Taiwan Semiconductor Manufacturing Co (TSMC, 台積電) yesterday obtained the government’s approval to inject an additional US$7.5 billion into its US subsidiary, the Department of Investment Review said in a statement.
The department approved TSMC’s application of investing in TSMC Arizona Corp, which is engaged in the manufacturing, sales, testing and design of IC and other semiconductor devices, it said.
The latest capital injection follows a US$5 billion investment for TSMC Arizona approved in June. The chipmaker has broken ground on two advanced fabs in Arizona with aggregated investments approved by the department totaling US$24 billion thus far.
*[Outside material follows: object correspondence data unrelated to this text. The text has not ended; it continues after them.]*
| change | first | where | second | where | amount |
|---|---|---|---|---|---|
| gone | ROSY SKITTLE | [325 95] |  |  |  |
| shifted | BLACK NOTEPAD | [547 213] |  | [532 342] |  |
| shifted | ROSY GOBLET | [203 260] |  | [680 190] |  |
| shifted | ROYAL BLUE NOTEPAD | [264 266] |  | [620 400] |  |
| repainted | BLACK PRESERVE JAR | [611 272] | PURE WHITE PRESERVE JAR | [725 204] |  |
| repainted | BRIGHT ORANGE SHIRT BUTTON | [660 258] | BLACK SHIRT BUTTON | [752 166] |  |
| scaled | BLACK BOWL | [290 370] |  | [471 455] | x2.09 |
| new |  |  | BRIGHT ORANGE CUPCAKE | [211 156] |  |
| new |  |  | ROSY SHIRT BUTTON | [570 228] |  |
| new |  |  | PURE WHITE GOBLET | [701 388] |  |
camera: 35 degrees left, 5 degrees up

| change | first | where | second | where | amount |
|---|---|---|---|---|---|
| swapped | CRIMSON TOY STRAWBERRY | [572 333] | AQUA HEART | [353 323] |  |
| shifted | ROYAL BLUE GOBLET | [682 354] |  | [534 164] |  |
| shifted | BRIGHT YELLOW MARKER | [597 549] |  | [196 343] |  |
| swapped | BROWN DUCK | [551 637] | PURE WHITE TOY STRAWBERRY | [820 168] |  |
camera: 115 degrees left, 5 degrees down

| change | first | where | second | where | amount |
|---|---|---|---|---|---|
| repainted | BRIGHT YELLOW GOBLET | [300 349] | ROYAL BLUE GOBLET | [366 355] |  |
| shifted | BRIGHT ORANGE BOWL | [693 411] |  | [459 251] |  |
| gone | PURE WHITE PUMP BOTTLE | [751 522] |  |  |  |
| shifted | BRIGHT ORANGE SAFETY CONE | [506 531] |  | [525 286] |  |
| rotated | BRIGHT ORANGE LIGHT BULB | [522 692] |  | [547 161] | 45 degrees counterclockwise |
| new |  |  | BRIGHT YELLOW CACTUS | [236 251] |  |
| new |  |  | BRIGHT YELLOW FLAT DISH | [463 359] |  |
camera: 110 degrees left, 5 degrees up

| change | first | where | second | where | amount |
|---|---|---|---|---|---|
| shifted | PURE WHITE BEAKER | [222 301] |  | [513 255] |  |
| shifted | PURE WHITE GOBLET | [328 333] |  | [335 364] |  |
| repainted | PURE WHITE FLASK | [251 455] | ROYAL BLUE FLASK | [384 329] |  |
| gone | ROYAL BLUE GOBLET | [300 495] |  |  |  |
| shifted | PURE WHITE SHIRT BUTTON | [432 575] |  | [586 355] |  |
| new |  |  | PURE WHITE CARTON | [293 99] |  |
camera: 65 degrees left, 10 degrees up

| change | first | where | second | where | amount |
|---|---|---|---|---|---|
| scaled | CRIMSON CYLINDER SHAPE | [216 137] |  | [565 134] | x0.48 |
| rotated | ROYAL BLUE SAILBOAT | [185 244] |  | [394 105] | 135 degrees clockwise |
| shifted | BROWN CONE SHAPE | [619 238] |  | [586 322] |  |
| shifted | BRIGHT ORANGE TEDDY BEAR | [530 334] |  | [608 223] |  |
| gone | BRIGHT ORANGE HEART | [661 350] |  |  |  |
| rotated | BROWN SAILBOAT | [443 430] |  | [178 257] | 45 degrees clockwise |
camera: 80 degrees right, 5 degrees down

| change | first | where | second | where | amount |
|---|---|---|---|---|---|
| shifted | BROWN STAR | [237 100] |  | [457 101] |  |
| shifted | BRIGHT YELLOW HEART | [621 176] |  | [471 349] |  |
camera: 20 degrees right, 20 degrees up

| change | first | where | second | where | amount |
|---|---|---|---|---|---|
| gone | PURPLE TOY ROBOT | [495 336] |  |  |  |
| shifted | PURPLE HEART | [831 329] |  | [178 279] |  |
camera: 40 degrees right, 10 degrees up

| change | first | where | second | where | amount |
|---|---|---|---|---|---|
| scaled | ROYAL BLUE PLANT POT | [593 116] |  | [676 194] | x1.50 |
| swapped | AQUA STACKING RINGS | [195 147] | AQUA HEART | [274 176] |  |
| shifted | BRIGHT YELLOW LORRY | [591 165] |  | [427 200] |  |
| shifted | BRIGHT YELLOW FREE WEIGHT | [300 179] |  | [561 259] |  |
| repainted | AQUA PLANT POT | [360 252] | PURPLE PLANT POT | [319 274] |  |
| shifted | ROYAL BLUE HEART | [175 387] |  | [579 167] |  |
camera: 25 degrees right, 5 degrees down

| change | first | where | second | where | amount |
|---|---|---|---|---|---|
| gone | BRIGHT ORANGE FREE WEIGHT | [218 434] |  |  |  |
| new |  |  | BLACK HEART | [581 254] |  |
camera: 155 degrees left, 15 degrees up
Photo: An Rong Xu, Bloomberg
According to TSMC, the first Arizona fab is scheduled to start mass production using sophisticated 4-nanometer process technology in the first half of next year, while the second fab is to begin volume production using 3nm and 2nm process technology in 2028.
TSMC has also unveiled plans to build a third fab there using the 2nm process or more advanced technology with overall investments above US$65 billion in Arizona.
The chipmaker also in February launched a fab in Kumamoto, Japan and announced plans for a second, as part of an estimated US$20 billion investment. In Europe, it broke ground on a 12-inch wafer fab in Dresden, Germany, last month.
However, TSMC said earlier yesterday that it has no new concrete overseas expansion plans, following news reports that its top executives recently held talks in the United Arab Emirates (UAE).
While not addressing the UAE rumors directly, TSMC told CNA that it was always open to constructive discussions on promoting the development of the semiconductor industry, adding it remained focused on its current global projects.
On Sunday, the Wall Street Journal reported that top TSMC executives recently visited the UAE to discuss building a plant cluster similar in scale to the chipmaker’s largest and most advanced facilities in Taiwan.
According to the Journal, the UAE has also courted chipmaking investment from South Korea’s Samsung Electronics Co.
Under the initial discussions, the investment plans of TSMC and Samsung would be funded by the UAE with the aim of raising global chip production and capping soaring prices without hurting chipmakers’ bottom lines, the Journal said, citing a source familiar with the matter.
Commenting on the report, Ray Yang (楊瑞臨), an international strategy development consulting director at the government-sponsored Industrial Technology Research Institute (ITRI), said that he suspected speculation arose after TSMC sent its marketing personnel to the UAE.
“But, TSMC investing in the UAE is a thing which has not even begun to take shape,” Yang said.